━━━ EXTRACTO DE LA FUENTE ━━━

Halley aprovechó una visita a Cambridge para hacerle a Newton la misma pregunta. Un amigo de ambos, Abraham De Moivre, relata así el encuentro –creo que de boca de Newton–:
Sir Isaac respondió inmediatamente que sería una elipse. El Doctor [Halley], lleno de alegría y asombro, le preguntó cómo lo sabía. “Pues hombre”, respondió él, “lo he calculado”. A lo que el Dr. Halley le preguntó por sus cálculos sin más dilación. Sir Isaac buscó entre sus papeles pero no pudo encontrarlos, de modo que le prometió escribirlos otra vez y enviárselos.
Es decir, que tanto Hooke como Newton decían tener la solución, pero no la mostraban públicamente. Sospecho que la razón era parecida en ambos casos: tenían la intuición de que una cosa estaba relacionada con la otra, que una gravedad inversamente proporcional a la distancia produciría órbitas elípticas, habían realizado algunos cálculos al respecto pero no estaban completamente seguros de que fuesen cálculos “a prueba de bomba”. Ambos probablemente buscaban tiempo para desarrollar esos cálculos y mostrarlos de veras.

━━━ INFORMACIÓN PRESENTADA ━━━

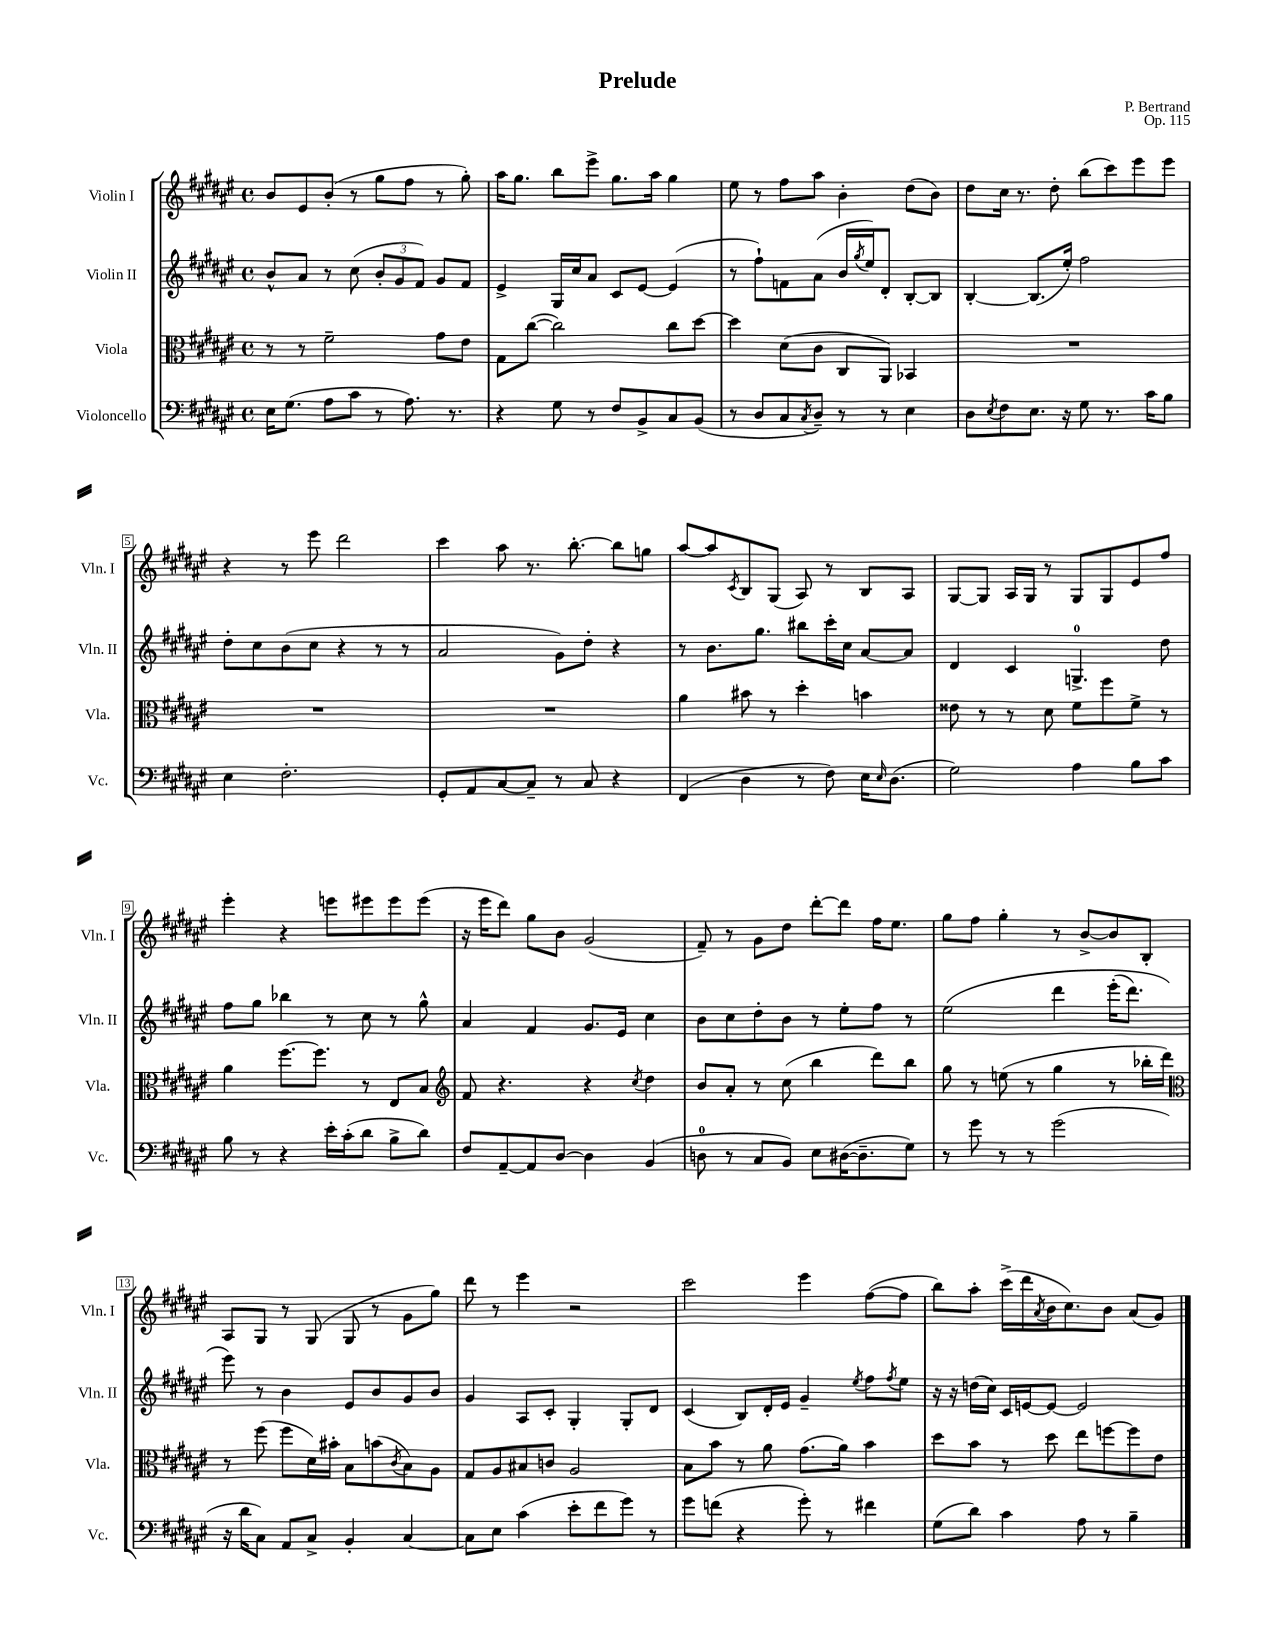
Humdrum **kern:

━━━

TRABAJO REQUERIDO
1: Reproduce literalmente el fragmento sobre Halley y Newton: empieza en las palabras que contienen "Halley aprovechó una" y termina después de "vez y enviárselos.".
2: ¿Quién relata el encuentro entre Halley y Newton, según el fragmento sobre Halley y Newton?
3: Continúa el fragmento sobre Halley y Newton a partir de su última oración.

RESPUESTAS DADAS
1:
Halley aprovechó una visita a Cambridge para hacerle a Newton la misma pregunta. Un amigo de ambos, Abraham De Moivre, relata así el encuentro –creo que de boca de Newton–:
Sir Isaac respondió inmediatamente que sería una elipse. El Doctor [Halley], lleno de alegría y asombro, le preguntó cómo lo sabía. “Pues hombre”, respondió él, “lo he calculado”. A lo que el Dr. Halley le preguntó por sus cálculos sin más dilación. Sir Isaac buscó entre sus papeles pero no pudo encontrarlos, de modo que le prometió escribirlos otra vez y enviárselos.

2: Lo relata Abraham De Moivre, un amigo de ambos.

3:
Sin embargo, había una diferencia entre los dos: uno de ellos era Sir Isaac Newton –alabado sea su nombre– y el otro no. Eso sí, me parece justo dar mérito a Hooke, en el sentido de que es probable que sus discusiones con Newton ayudasen al otro. Sin embargo, aunque Hooke publicó varias cosas sobre gravedad, la proporcionalidad entre ella y el cuadrado de la distancia y demás zarandajas, nunca demostró matemáticamente la relación entre la hipótesis de Bullialdus y las leyes de Kepler. Newton hizo eso y muchísimo más.
Isaac Newton (1642-1727) [dominio público].
Lo irónico del asunto es que la influencia de Hooke fue probablemente crucial, pero no porque le diera ninguna idea a Newton, sino porque la rivalidad –combinada con la soberbia de ambos– proporcionó a Sir Isaac una motivación feroz, que lo hizo trabajar a destajo durante años hasta estar absoluta, completamente seguro de sus conclusiones. Newton quería saber la verdad, desde luego, pero en este caso sospecho que, sobre todo, Newton quería ganar.
Así que se puso a trabajar denodadamente para contestar a Halley. En pocos meses envió a su amigo un manuscrito titulado De motu corporum in gyrum (Sobre el movimiento de los cuerpos en órbita), en el que trataba sobre el asunto y demostraba la relación entre una gravedad inversamente proporcionalmente al cuadrado de la distancia y las tres leyes de Kepler. Para conseguirlo, de paso, Newton escribió el núcleo de lo que luego sería su magnum opus: definía multitud de conceptos generales sobre las fuerzas y el movimiento de los que ya hablamos en la introducción y establecía las bases de la Mecánica Clásica.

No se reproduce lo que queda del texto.